[Material shown]

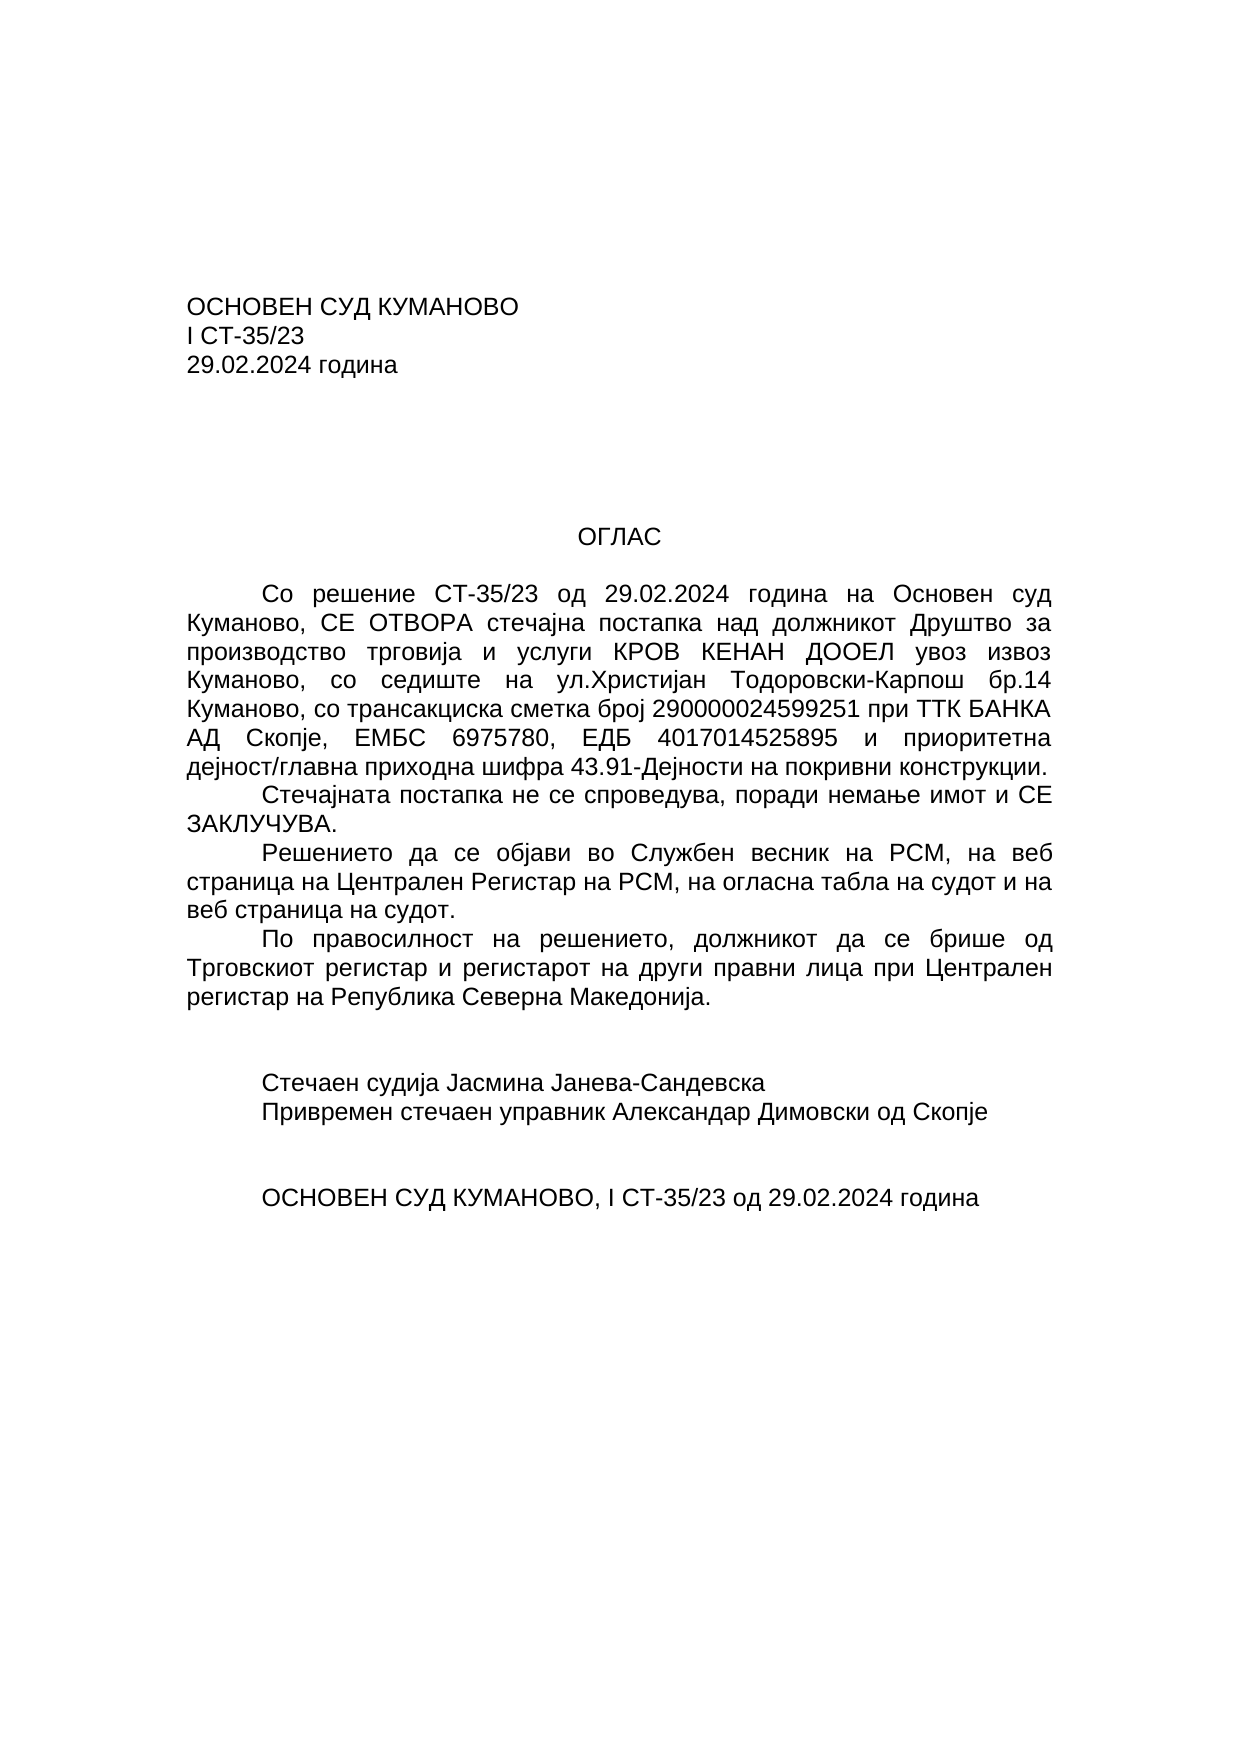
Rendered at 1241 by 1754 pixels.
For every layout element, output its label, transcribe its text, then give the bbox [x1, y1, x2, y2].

text Со решение СТ-35/23 од 29.02.2024 година на Основен суд Куманово, СЕ ОТВОРА стечајна постапка над должникот Друштво за производство трговија и услуги КРОВ КЕНАН ДООЕЛ увоз извоз Куманово, со седиште на ул.Христијан Тодоровски-Карпош бр.14 Куманово, со трансакциска сметка број 290000024599251 при ТТК БАНКА АД Скопје, ЕМБС 6975780, ЕДБ 4017014525895 и приоритетна дејност/главна приходна шифра 43.91-Дејности на покривни конструкции. [186, 579, 1053, 780]
text Стечајната постапка не се спроведува, поради немање имот и СЕ ЗАКЛУЧУВА. [186, 780, 1054, 838]
text 29.02.2024 година [186, 350, 1053, 378]
text По правосилност на решението, должникот да се брише од Трговскиот регистар и регистарот на други правни лица при Централен регистар на Република Северна Македонија. [186, 924, 1054, 1010]
text ОГЛАС [186, 522, 1053, 550]
text Стечаен судија Јасмина Јанева-Сандевска [186, 1068, 1054, 1097]
text ОСНОВЕН СУД КУМАНОВО, I СТ-35/23 од 29.02.2024 година [186, 1183, 1054, 1212]
text ОСНОВЕН СУД КУМАНОВО [186, 292, 1053, 321]
text Привремен стечаен управник Александар Димовски од Скопје [186, 1097, 1054, 1125]
text I СТ-35/23 [186, 321, 1053, 350]
text Решението да се објави во Службен весник на РСМ, на веб страница на Централен Регистар на РСМ, на огласна табла на судот и на веб страница на судот. [186, 838, 1054, 924]
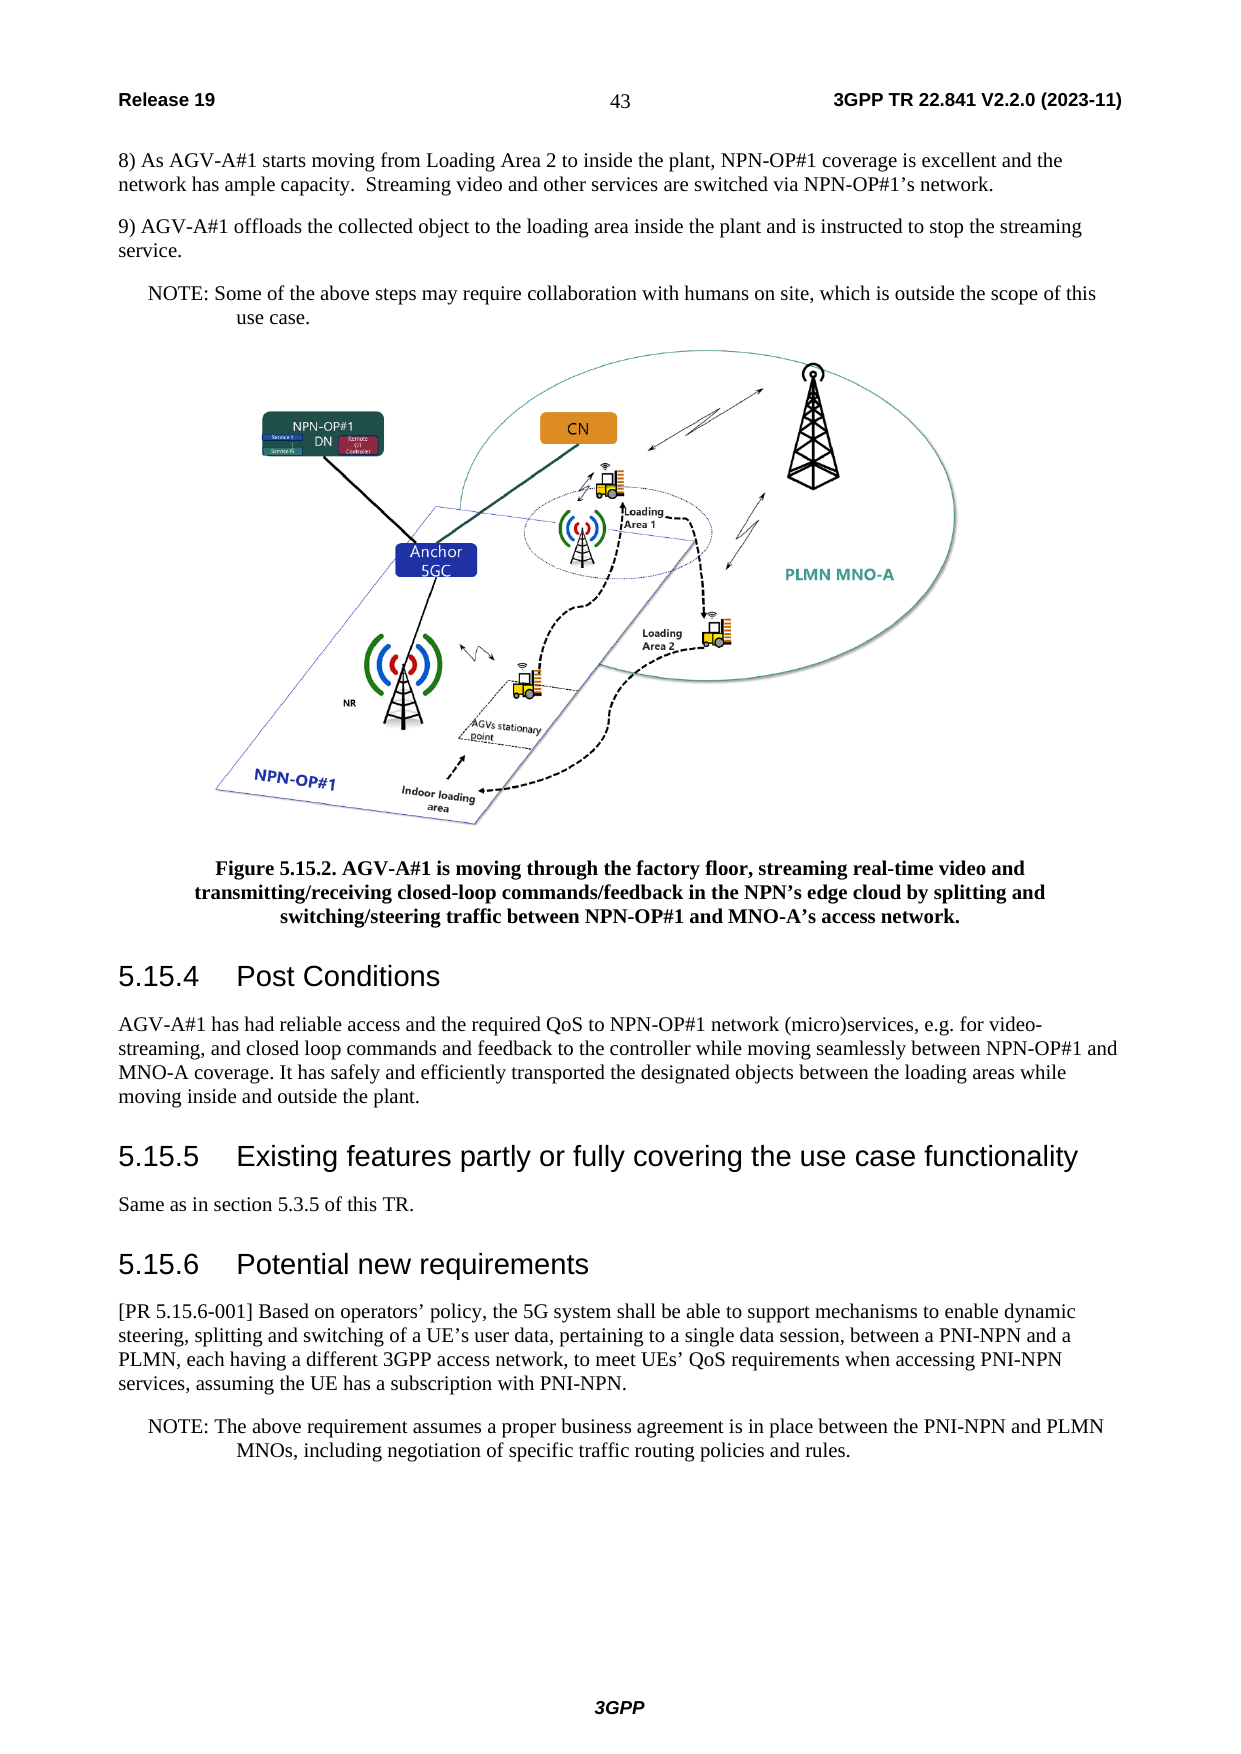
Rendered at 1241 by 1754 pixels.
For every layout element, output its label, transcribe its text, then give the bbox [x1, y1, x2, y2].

[/Material shown]

What you have to do:
The copy you write must hold every record verbatim and none of the pictures.

Solution for this task:
Rendered at 1241 by 1754 pixels.
For every layout element, output its label, transcribe its text, then give the bbox [x1, y1, x2, y2].

text Со решение СТ-35/23 од 29.02.2024 година на Основен суд Куманово, СЕ ОТВОРА стечајна постапка над должникот Друштво за производство трговија и услуги КРОВ КЕНАН ДООЕЛ увоз извоз Куманово, со седиште на ул.Христијан Тодоровски-Карпош бр.14 Куманово, со трансакциска сметка број 290000024599251 при ТТК БАНКА АД Скопје, ЕМБС 6975780, ЕДБ 4017014525895 и приоритетна дејност/главна приходна шифра 43.91-Дејности на покривни конструкции. [186, 579, 1053, 780]
text Стечајната постапка не се спроведува, поради немање имот и СЕ ЗАКЛУЧУВА. [186, 780, 1054, 838]
text 29.02.2024 година [186, 350, 1053, 378]
text По правосилност на решението, должникот да се брише од Трговскиот регистар и регистарот на други правни лица при Централен регистар на Република Северна Македонија. [186, 924, 1054, 1010]
text ОГЛАС [186, 522, 1053, 550]
text Стечаен судија Јасмина Јанева-Сандевска [186, 1068, 1054, 1097]
text ОСНОВЕН СУД КУМАНОВО, I СТ-35/23 од 29.02.2024 година [186, 1183, 1054, 1212]
text ОСНОВЕН СУД КУМАНОВО [186, 292, 1053, 321]
text Привремен стечаен управник Александар Димовски од Скопје [186, 1097, 1054, 1125]
text I СТ-35/23 [186, 321, 1053, 350]
text Решението да се објави во Службен весник на РСМ, на веб страница на Централен Регистар на РСМ, на огласна табла на судот и на веб страница на судот. [186, 838, 1054, 924]
Rendered at 1241 by 1754 pixels.
For every layout element, output its label, transcribe its text, then give the bbox [x1, y1, x2, y2].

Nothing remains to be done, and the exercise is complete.